JAKARTA, Inisiatifnews.com – Menteri Agama Yaqut Cholil Qoumas malam ini membuka Kongres Aksara Pegon. Kongres yang diinisiasi Kementerian Agama ini merupakan kali pertama digelar.
Menag menilai aksara pegon perlu dibakukan agar tidak menghilang, sebagaimana ada beberapa aksara daerah yang hilang karena tidak ada yang mencoba untuk melestarikan.
“Kita berutang banyak terhadap aksara pegon. Mungkin kita tidak akan bisa merasakan nikmatnya berislam di nusantara kalau tidak ada huruf pegon yang menjadi perantara syiarnya,” terang Gus Men, sapaan akrab Menag dalam sambutannya di Jakarta, Jumat (21/10).
“Utang ini harus kita bayar dengan menjaganya agar aksara pegon tidak hilang,” sambungnya.
Menag Yaqut mencontohkan Suluk Sunan Bonang yang ditulis dengan aksara pegon. Manuskrip itu digunakan untuk melakukan dakwah dan syiar Islam. Disebutkan, umat Islam Indonesia juga mengenal Kitab Al-Ibriz yang sangat popular di kalangan santri. Kitab tersebut ditulis dengan aksara pegon oleh KH Bisri Mustofa.
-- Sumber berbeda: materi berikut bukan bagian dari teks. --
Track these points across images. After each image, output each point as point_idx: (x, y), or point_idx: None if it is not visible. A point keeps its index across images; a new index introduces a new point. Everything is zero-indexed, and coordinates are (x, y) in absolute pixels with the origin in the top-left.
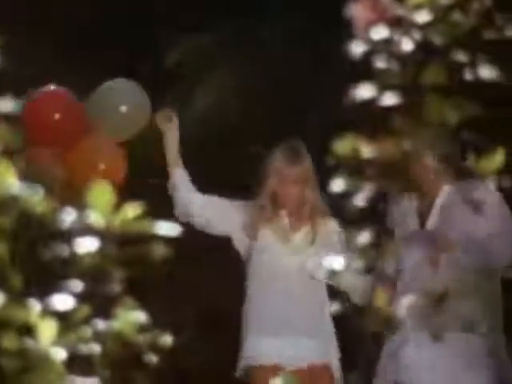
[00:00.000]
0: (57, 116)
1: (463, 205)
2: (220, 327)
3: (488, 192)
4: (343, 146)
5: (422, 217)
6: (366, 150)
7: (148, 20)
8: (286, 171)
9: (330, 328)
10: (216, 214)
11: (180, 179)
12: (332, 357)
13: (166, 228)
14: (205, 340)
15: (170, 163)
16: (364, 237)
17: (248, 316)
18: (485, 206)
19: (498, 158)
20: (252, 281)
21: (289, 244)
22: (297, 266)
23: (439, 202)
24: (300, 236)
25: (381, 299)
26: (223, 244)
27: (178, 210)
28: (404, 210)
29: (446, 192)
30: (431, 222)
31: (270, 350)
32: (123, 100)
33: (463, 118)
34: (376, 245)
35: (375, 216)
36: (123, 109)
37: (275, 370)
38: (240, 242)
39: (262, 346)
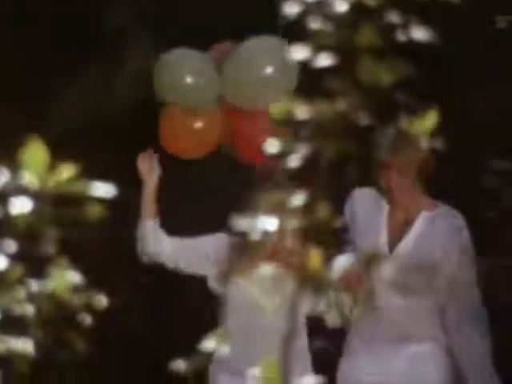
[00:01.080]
0: None
1: (447, 235)
2: (163, 289)
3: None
4: (279, 107)
5: (392, 235)
6: (301, 111)
7: None
8: None
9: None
10: (188, 261)
11: (150, 231)
12: None
13: (102, 189)
14: (144, 302)
15: (144, 213)
16: (298, 198)
17: None
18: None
19: (430, 119)
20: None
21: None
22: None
23: (418, 225)
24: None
25: (315, 260)
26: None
27: (147, 259)
28: (371, 218)
29: (426, 217)
30: (406, 246)
31: None
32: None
33: (397, 79)
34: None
35: (309, 178)
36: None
37: None
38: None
39: None
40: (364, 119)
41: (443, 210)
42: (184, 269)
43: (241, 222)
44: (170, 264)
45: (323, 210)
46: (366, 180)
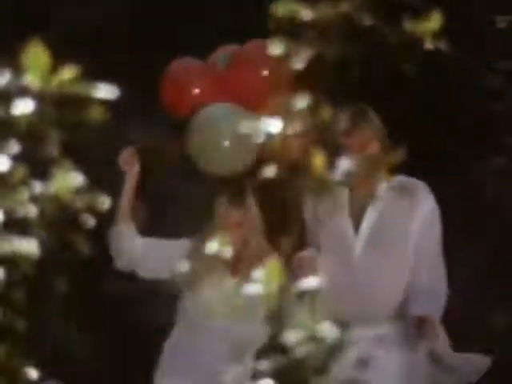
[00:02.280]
0: None
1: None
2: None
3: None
4: (282, 8)
5: (355, 213)
6: (305, 13)
7: None
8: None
9: None
10: (156, 263)
11: (125, 229)
12: None
13: (104, 90)
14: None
15: (121, 211)
16: (301, 101)
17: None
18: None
19: (435, 20)
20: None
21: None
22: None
23: (379, 198)
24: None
25: (318, 160)
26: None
27: (120, 262)
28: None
29: (387, 187)
30: (369, 222)
31: None
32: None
33: None
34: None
35: (313, 80)
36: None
37: None
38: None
39: None
40: (367, 20)
41: (403, 180)
42: (150, 271)
43: (246, 125)
44: (142, 270)
45: (326, 113)
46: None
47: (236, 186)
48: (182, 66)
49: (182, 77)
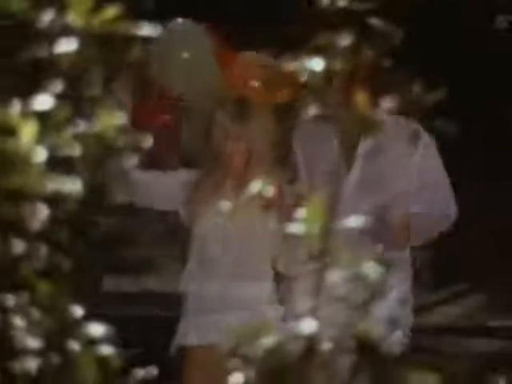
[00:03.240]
0: None
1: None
2: None
3: (425, 133)
4: None
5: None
6: None
7: None
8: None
9: None
10: (161, 195)
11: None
12: None
13: (147, 29)
14: None
15: None
16: (345, 39)
17: None
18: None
19: None
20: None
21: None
22: None
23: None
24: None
25: (361, 99)
26: None
27: (137, 197)
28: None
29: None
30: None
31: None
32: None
33: None
34: (356, 48)
35: (356, 17)
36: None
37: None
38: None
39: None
40: None
41: (392, 119)
42: (157, 203)
43: (289, 64)
44: (145, 197)
45: (369, 51)
46: None
47: (241, 104)
48: None
49: None
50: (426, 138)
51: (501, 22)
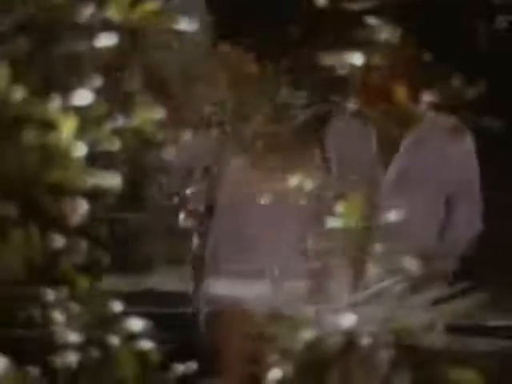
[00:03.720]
0: None
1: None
2: None
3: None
4: None
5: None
6: None
7: None
8: None
9: None
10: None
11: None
12: None
13: (184, 23)
14: None
15: None
16: (386, 32)
17: None
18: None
19: None
20: None
21: None
22: None
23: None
24: None
25: (400, 93)
26: None
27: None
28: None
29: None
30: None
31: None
32: None
33: None
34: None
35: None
36: None
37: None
38: None
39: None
40: None
41: (433, 114)
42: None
43: (328, 58)
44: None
45: (411, 46)
46: None
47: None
48: None
49: None
50: (468, 137)
51: (501, 22)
Demikian juga dengan Al-Tarjamah Al-Munbalajah yang ditulis oleh KH Sahal Mahfudz dengan aksara pegon.
“Banyak kitab kontemporer yang bermanfaat bagi peradaban keislaman yang ditulis dengan aksara pegon,” jelas Menag.
Menurut Gus Yaqut, sapaan akrab lain Menag, peran penting aksara pegon lainnya adalah menjadi sarana untuk menulis teks sastra.
“Aksara pegon selain untuk syiar agama, juga digunakan untuk membuat teks sastra. Pegon juga berfungsi untuk surat menyurat. Terutama santri kepada santriwati. Surat-surat raja-raja zaman dulu juga menggunakan aksara pegon sebagai media komunikasi dengan raja yang lain, agar kolonial tidak bisa membaca. Jadi aksara pegon juga menjadi huruf yang sangat taktis yang bisa digunakan untuk mengelabui kolonial agar tidak paham,” tuturnya.
“Syair Ya Lal Wathan yang sekarang sangat popular yang diciptakan Mbah Wahab Chasbullah dan isinya semangat mencintai tanah air juga ditulis dengan Bahasa Arab agar Belanda tidak paham,” papar Gus Yaqut.
Fungsi yang tidak kalah penting dari aksara pegon adalah penulisan mantra. Ada kitab Mujarobat, kata Menag, yang juga ditulis dengan huruf pegon, berisi doa-doa, baik untuk mahabbah maupun untuk kepentingan yang lain.
“Kongres aksara pegon ini benar-benar menemukan momentumnya. Saya berharap agar tidak hanya pembakuan, tapi kongres ini juga menginisiasi proses digitalisasi aksara pegon agar dapat mengikuti perkembangan zaman,” pesan Menag.
Ke depan, kata Menag, kitab kuning tidak hanya dalam bentuk kertas, tapi akan berubah menjadi e-book atau sejenisnya yang berbasis elektronik. Aksara pegon perlu didorong agar mampu beradaptasi dengan perkembangan teknologi sehingga bisa bertahan menjadi sebuah khasanah sekaligus kekayaan nusantara yang tidak mudah hilang ditelan perkembangan zaman.
“Selamat berkongres. Semoga ikhtiar ini diridhoi Allah dan menjadi kontribusi kita bersama bagi peradaban Islam nusantara dan dunia,” tandas Gus Yaqut.